Collected data:
════════
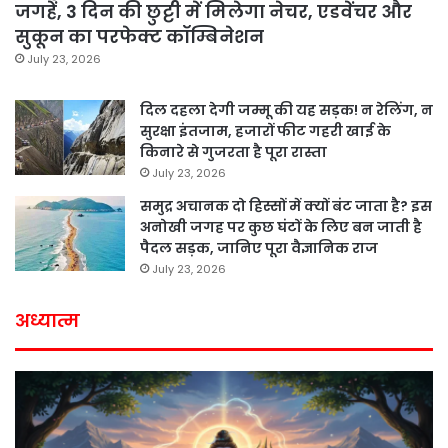
जगहें, 3 दिन की छुट्टी में मिलेगा नेचर, एडवेंचर और
सुकून का परफेक्ट कॉम्बिनेशन
July 23, 2026
दिल दहला देगी जम्मू की यह सड़क! न रेलिंग, न
सुरक्षा इंतजाम, हजारों फीट गहरी खाई के
किनारे से गुजरता है पूरा रास्ता
July 23, 2026
समुद्र अचानक दो हिस्सों में क्यों बंट जाता है? इस
अनोखी जगह पर कुछ घंटों के लिए बन जाती है
पैदल सड़क, जानिए पूरा वैज्ञानिक राज
July 23, 2026
अध्यात्म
════════
> **Prompt**: From the line containing "अनोखी जगह पर कुछ घंटों के लिए बन जाती है" through the last line of the records above, reproduce every line exactly.

> **Response for this exercise**:
अनोखी जगह पर कुछ घंटों के लिए बन जाती है
पैदल सड़क, जानिए पूरा वैज्ञानिक राज
July 23, 2026
अध्यात्म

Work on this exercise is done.